PROBLEM> Turn each line of the listing below into an item of a numbered list, leaving out any blank lines.

Collection entries

========================================

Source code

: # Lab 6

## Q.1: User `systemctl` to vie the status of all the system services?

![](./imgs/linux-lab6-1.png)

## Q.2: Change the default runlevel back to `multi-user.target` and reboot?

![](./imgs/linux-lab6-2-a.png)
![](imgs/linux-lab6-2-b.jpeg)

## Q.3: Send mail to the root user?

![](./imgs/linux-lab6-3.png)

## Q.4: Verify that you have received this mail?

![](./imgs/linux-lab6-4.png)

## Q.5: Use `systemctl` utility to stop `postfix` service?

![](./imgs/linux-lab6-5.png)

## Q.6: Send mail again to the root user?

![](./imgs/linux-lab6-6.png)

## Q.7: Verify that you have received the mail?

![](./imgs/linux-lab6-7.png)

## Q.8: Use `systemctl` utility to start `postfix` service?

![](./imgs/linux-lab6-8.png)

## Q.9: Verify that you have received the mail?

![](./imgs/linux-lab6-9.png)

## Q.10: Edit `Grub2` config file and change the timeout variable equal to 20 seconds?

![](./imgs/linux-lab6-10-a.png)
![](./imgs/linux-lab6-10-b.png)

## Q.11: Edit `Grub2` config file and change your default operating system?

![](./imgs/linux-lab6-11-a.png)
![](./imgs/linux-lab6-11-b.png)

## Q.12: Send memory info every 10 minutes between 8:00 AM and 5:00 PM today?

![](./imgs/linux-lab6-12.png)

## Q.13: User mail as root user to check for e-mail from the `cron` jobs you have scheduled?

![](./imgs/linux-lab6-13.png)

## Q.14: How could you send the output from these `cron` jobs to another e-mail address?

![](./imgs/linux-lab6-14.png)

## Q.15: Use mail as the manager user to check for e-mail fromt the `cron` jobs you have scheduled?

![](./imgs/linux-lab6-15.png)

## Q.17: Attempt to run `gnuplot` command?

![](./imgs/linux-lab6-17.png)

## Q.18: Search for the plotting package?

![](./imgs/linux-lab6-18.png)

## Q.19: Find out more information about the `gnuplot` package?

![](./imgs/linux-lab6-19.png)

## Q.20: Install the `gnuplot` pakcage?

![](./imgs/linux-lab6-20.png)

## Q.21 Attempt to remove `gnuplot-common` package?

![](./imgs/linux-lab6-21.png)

========================================

EXERCISE RESPONSE>
1. Source code
2. : # Lab 6
3. ## Q.1: User `systemctl` to vie the status of all the system services?
4. ![](./imgs/linux-lab6-1.png)
5. ## Q.2: Change the default runlevel back to `multi-user.target` and reboot?
6. ![](./imgs/linux-lab6-2-a.png)
7. ![](imgs/linux-lab6-2-b.jpeg)
8. ## Q.3: Send mail to the root user?
9. ![](./imgs/linux-lab6-3.png)
10. ## Q.4: Verify that you have received this mail?
11. ![](./imgs/linux-lab6-4.png)
12. ## Q.5: Use `systemctl` utility to stop `postfix` service?
13. ![](./imgs/linux-lab6-5.png)
14. ## Q.6: Send mail again to the root user?
15. ![](./imgs/linux-lab6-6.png)
16. ## Q.7: Verify that you have received the mail?
17. ![](./imgs/linux-lab6-7.png)
18. ## Q.8: Use `systemctl` utility to start `postfix` service?
19. ![](./imgs/linux-lab6-8.png)
20. ## Q.9: Verify that you have received the mail?
21. ![](./imgs/linux-lab6-9.png)
22. ## Q.10: Edit `Grub2` config file and change the timeout variable equal to 20 seconds?
23. ![](./imgs/linux-lab6-10-a.png)
24. ![](./imgs/linux-lab6-10-b.png)
25. ## Q.11: Edit `Grub2` config file and change your default operating system?
26. ![](./imgs/linux-lab6-11-a.png)
27. ![](./imgs/linux-lab6-11-b.png)
28. ## Q.12: Send memory info every 10 minutes between 8:00 AM and 5:00 PM today?
29. ![](./imgs/linux-lab6-12.png)
30. ## Q.13: User mail as root user to check for e-mail from the `cron` jobs you have scheduled?
31. ![](./imgs/linux-lab6-13.png)
32. ## Q.14: How could you send the output from these `cron` jobs to another e-mail address?
33. ![](./imgs/linux-lab6-14.png)
34. ## Q.15: Use mail as the manager user to check for e-mail fromt the `cron` jobs you have scheduled?
35. ![](./imgs/linux-lab6-15.png)
36. ## Q.17: Attempt to run `gnuplot` command?
37. ![](./imgs/linux-lab6-17.png)
38. ## Q.18: Search for the plotting package?
39. ![](./imgs/linux-lab6-18.png)
40. ## Q.19: Find out more information about the `gnuplot` package?
41. ![](./imgs/linux-lab6-19.png)
42. ## Q.20: Install the `gnuplot` pakcage?
43. ![](./imgs/linux-lab6-20.png)
44. ## Q.21 Attempt to remove `gnuplot-common` package?
45. ![](./imgs/linux-lab6-21.png)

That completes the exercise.